The four-day event, at which more than 1,000 media members will hear from coaches and players representing the 14 SEC football teams, began Monday at the College Football Hall of Fame and the adjacent Omni Atlanta Hotel.
“We’re excited to bring one of our signature events to Atlanta,” SEC commissioner Greg Sankey said.
The event had been held in Birmingham or neighboring Hoover, Ala., every year since 1985 and is scheduled to return to Hoover next year. Sites for 2020 and beyond haven’t been determined, but the SEC envisions moving the event around to various parts of the conference footprint. The Dallas area is considered a likely destination, and Atlanta officials hope to persuade the league to return the event here in some future year.
“I’ve been clear, in my mind, (there) is some portability,” Sankey said.
For this week, a blue carpet has been spread through the lobby of the Hall of Fame. Admission to that area is free for fans to greet arriving players and coaches as long as space is available. The lobby is expected to draw a crowd Tuesday morning when Georgia coach Kirby Smart and three UGA players make their Media Days appearances.

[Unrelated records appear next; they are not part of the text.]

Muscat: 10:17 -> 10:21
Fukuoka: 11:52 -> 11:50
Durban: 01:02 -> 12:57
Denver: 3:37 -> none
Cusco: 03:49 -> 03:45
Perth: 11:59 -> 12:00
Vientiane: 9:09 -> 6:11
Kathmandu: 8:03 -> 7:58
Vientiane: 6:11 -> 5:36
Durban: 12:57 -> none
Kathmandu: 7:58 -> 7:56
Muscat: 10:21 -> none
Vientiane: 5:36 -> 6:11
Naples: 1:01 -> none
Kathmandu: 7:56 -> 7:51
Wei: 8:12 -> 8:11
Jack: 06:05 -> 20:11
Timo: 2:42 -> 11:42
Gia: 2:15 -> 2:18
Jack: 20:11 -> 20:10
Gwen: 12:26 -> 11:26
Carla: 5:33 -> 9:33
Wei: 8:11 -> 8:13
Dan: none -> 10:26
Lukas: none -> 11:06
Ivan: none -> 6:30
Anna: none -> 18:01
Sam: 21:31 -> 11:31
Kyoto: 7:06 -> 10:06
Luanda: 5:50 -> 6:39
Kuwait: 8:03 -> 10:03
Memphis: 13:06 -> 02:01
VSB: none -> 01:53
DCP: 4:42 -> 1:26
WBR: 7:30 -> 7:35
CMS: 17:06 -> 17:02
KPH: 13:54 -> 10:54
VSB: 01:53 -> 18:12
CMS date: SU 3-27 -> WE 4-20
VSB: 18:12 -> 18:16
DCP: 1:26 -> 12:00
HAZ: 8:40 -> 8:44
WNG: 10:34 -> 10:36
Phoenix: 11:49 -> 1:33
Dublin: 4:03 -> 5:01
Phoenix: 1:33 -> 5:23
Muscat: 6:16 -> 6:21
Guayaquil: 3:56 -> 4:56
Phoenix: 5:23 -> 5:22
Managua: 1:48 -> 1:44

The Hall of Fame’s 45-yard-long indoor playing field has been converted to a main staging area for coaches’ news conferences and player interviews, creating what Sankey called a “special and unique” setting with its artificial turf and goal post.
Hosting Media Days produces “fantastic visibility for Atlanta” because of the extensive national media coverage it draws, Atlanta Sports Council president Dan Corso said Monday.
“I think it solidifies Atlanta’s position as the epicenter of college football,” Corso said. “As you watched the coverage beginning (Monday) morning on SEC Network, you saw all the visuals of downtown -- the aerial shots of not only the College Football Hall of Fame and Centennial Olympic Park but our downtown landscape.”
Sankey said holding the event in Atlanta “reminds us of this city’s important place in the history of the Southeastern Conference.”
He noted that the league’s “first-ever” annual meeting was held “on West Peachtree Street at the old Biltmore Hotel” on Feb. 27, 1933. He mentioned that the SEC Championship football game has been played in Atlanta for the past 24 years and that two SEC teams, Alabama and Georgia, met in Atlanta in the College Football Playoff national championship game last season.
And Sankey said he hopes some of the players meeting the media here this week will return to the same building someday to be inducted into the Hall of Fame.
SEC Media Days might have come to Atlanta one year earlier, Sankey said, if not for construction delays at Mercedes-Benz Stadium, which opened last August.
“We thought very intentionally about moving Media Days here last summer,” Sankey said. “The Falcons were great in conversation and thought, wow, what a neat way to have the (stadium’s) first college football event be SEC Media Days in or around Mercedes-Benz Stadium. Obviously construction (delays) made that a possibility that wasn’t real for us last year.
“But it started a set of thoughts and preparations that led us here (now).”